Smoking, drinking, obesity may not effect sperm count

A new study from UCLA researchers and funded in part by the California Walnut Commission shows that men who ate 75 grams of walnuts - about half a cup - a day for 12 weeks were able to improve the quality of their sperm.

Approximately 70 million couples deal with subfertility or infertility worldwide, the researchers stated. In 30 to 50 percent of those cases, the problem has to do with the man.

Researchers asked 58 healthy men between the ages of 21 to 35 to eat half a daily dose of walnuts, while they advised another group of 59 men to avoid eating tree nuts. Most of the men snacked on the walnuts raw, but a few added them into other dishes including grinding them up into hamburgers or mixing them with applesauce and cinnamon.

Sperm quality was checked before the experiment began and after 12 weeks. The men who ate the walnuts had improved sperm shape, movement and vitality. In addition, the nut eaters' sperm had fewer chromosomal abnormalities. The other group that avoided all tree nuts showed no improvements. There were no significant changes in body-mass index, body weight or activity level in all of the subjects.

The study was published on Aug. 15 in Biology of Reproduction.

"It would be relatively easy to poke fun at studies like this, but there is increasing evidence to show that aspects of a man's diet can affect the number and quality of sperm produced by his testicles," Dr. Allan Pacey, senior lecturer in andrology at the University of Sheffield, said to the BBC.

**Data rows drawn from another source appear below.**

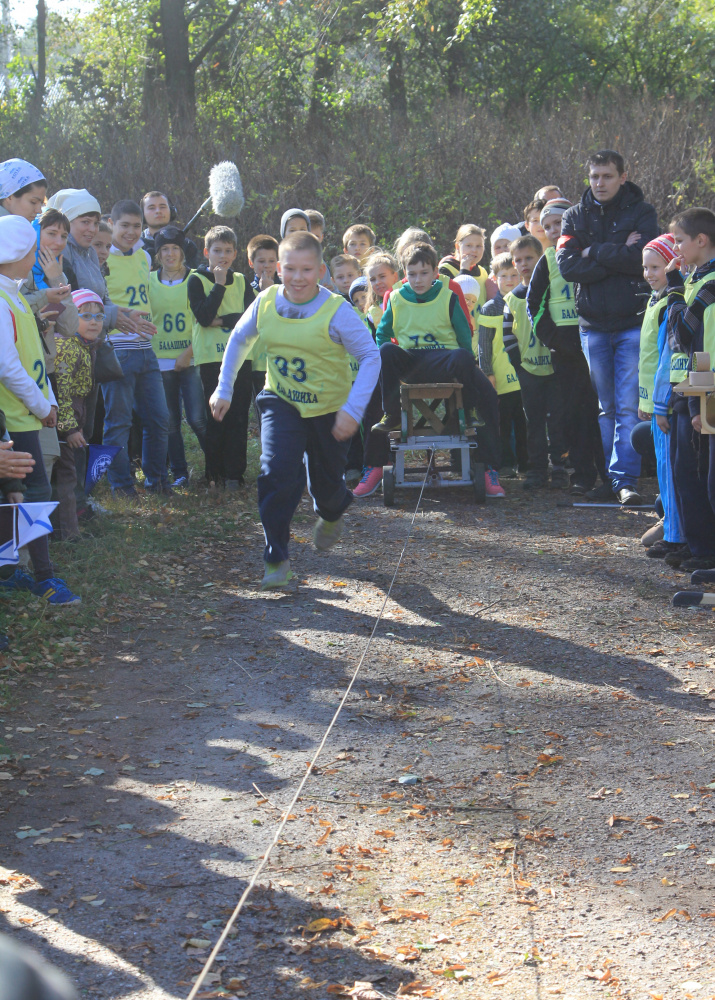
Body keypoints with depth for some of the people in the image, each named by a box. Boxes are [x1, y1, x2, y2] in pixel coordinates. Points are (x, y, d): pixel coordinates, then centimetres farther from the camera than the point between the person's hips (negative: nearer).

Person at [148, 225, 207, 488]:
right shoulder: (149, 281, 8)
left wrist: (189, 352, -9)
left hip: (191, 359, -2)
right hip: (160, 361, 2)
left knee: (197, 418, -9)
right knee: (170, 421, 4)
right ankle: (179, 473, 12)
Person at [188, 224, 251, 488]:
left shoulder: (241, 281, 12)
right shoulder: (197, 280, 1)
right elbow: (204, 317, -14)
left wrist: (221, 321, -12)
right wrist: (219, 284, -12)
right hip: (211, 358, -3)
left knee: (238, 417, 0)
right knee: (215, 416, -2)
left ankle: (234, 473, 5)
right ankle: (214, 474, 6)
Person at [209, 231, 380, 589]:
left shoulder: (336, 310, -20)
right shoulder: (266, 303, -9)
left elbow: (370, 357, -17)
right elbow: (239, 340, 9)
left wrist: (353, 409, -25)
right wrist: (224, 390, 7)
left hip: (329, 407, -1)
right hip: (282, 402, 1)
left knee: (325, 483, 14)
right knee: (277, 472, -21)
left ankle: (331, 515, 53)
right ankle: (276, 558, -12)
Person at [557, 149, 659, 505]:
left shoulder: (641, 213, 1)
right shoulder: (576, 216, 7)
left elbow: (643, 258, -15)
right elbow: (567, 266, -7)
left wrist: (595, 252, -9)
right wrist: (618, 255, -13)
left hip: (632, 323, -3)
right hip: (593, 325, 3)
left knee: (629, 406, -7)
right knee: (606, 407, 8)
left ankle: (625, 479, -6)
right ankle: (609, 477, 13)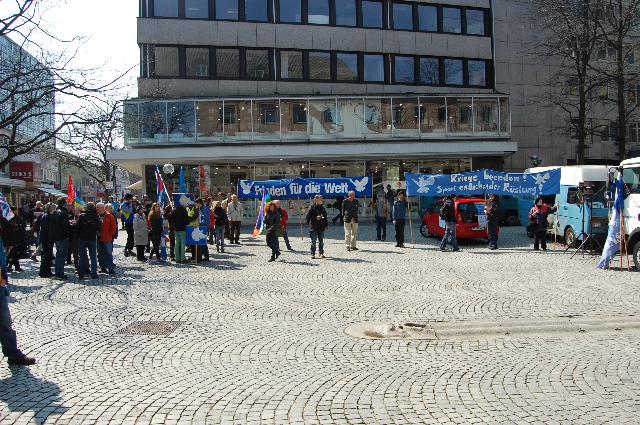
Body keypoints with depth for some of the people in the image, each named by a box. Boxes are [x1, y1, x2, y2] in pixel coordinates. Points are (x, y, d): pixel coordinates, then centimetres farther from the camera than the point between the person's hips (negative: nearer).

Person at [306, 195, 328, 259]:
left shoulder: (322, 208, 10)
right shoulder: (312, 207, -7)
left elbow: (325, 217, 16)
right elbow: (308, 216, -11)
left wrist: (326, 225, 12)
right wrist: (316, 218, -19)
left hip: (321, 227, 5)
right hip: (314, 227, -5)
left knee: (321, 241, 11)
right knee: (313, 241, 1)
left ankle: (321, 253, 21)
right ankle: (312, 254, 7)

The researchers hypothesized that because walnuts are a source of a-linolenic acid, a natural plant source of omega-3, the compound may be what is giving the sperm the extra boost.

Pacey was not involved with the study, but commented that the study was well-done except for the fact that because there was no placebo, there was a slight possibility that the walnut group may have taken more actions that would have made their sperm more fit. Still, he believed the results showed a small but statistically significant improvement.

Also, while the study doesn't show whether or not walnuts would help men with fertility problems, researcher Dr. Wendie Robbins, from the UCLA Fielding School of Public Health, told WebMD that this may show that men should pay closer attention to what they are consuming.

"I would say that it's time that we pay more attention to what the male eats around the time of conception," Robbins pointed out.

Robbins added that she intends to study the effects of walnuts on men who have fertility issues.